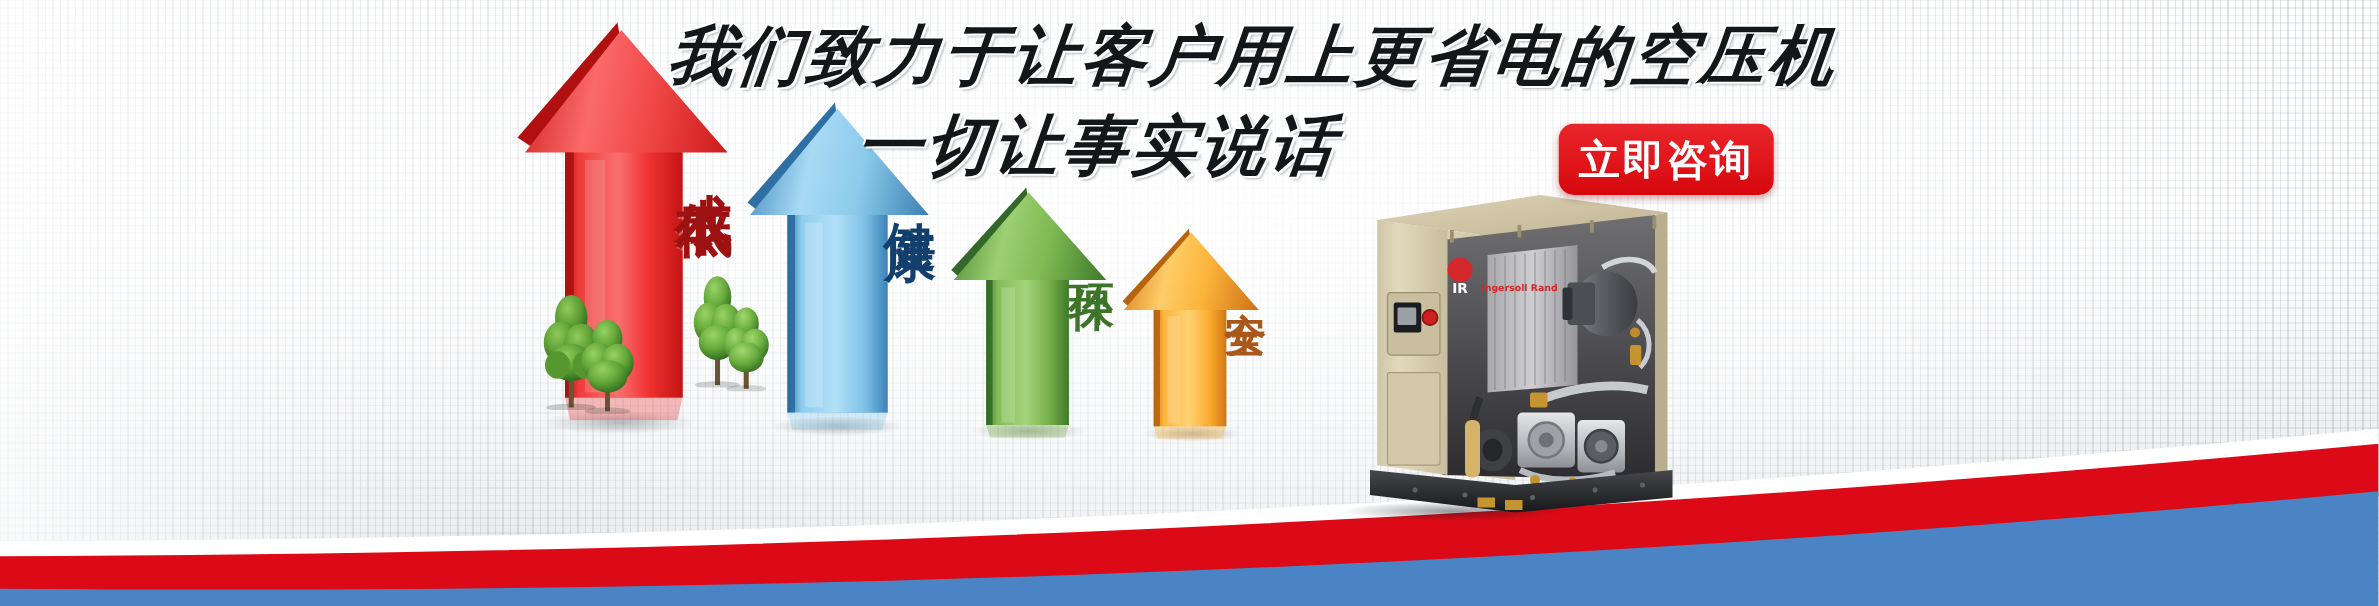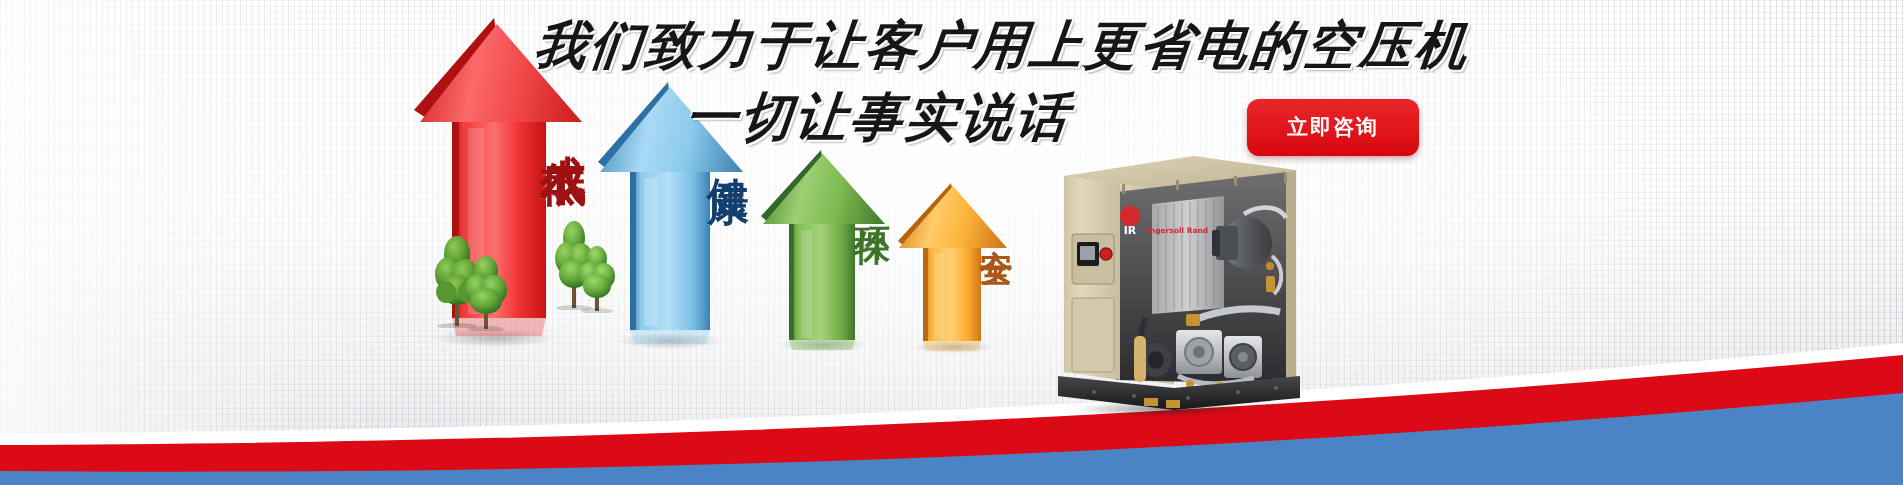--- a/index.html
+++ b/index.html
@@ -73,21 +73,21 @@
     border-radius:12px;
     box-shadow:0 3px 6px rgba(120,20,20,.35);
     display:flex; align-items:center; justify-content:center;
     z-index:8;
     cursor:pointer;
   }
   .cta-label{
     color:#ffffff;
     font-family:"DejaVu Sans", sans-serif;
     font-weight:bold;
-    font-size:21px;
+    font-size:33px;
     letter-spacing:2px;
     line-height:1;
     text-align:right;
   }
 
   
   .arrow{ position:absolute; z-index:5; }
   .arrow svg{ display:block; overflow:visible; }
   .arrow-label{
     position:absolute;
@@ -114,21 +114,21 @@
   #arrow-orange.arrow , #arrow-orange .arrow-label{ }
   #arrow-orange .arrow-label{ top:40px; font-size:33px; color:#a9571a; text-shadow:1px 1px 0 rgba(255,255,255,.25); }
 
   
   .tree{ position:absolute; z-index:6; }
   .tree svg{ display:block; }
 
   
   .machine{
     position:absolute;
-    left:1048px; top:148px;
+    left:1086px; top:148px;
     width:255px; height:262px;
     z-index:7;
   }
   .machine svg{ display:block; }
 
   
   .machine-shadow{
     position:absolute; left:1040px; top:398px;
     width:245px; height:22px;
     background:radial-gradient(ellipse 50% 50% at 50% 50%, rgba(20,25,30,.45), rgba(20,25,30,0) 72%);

——

(EXERCISE DESCRIPTION) Word for word, quote the lines above. Omit the pictures.

(SOLUTION FOR THIS EXERCISE)
--- a/index.html
+++ b/index.html
@@ -73,21 +73,21 @@
     border-radius:12px;
     box-shadow:0 3px 6px rgba(120,20,20,.35);
     display:flex; align-items:center; justify-content:center;
     z-index:8;
     cursor:pointer;
   }
   .cta-label{
     color:#ffffff;
     font-family:"DejaVu Sans", sans-serif;
     font-weight:bold;
-    font-size:21px;
+    font-size:33px;
     letter-spacing:2px;
     line-height:1;
     text-align:right;
   }
 
   
   .arrow{ position:absolute; z-index:5; }
   .arrow svg{ display:block; overflow:visible; }
   .arrow-label{
     position:absolute;
@@ -114,21 +114,21 @@
   #arrow-orange.arrow , #arrow-orange .arrow-label{ }
   #arrow-orange .arrow-label{ top:40px; font-size:33px; color:#a9571a; text-shadow:1px 1px 0 rgba(255,255,255,.25); }
 
   
   .tree{ position:absolute; z-index:6; }
   .tree svg{ display:block; }
 
   
   .machine{
     position:absolute;
-    left:1048px; top:148px;
+    left:1086px; top:148px;
     width:255px; height:262px;
     z-index:7;
   }
   .machine svg{ display:block; }
 
   
   .machine-shadow{
     position:absolute; left:1040px; top:398px;
     width:245px; height:22px;
     background:radial-gradient(ellipse 50% 50% at 50% 50%, rgba(20,25,30,.45), rgba(20,25,30,0) 72%);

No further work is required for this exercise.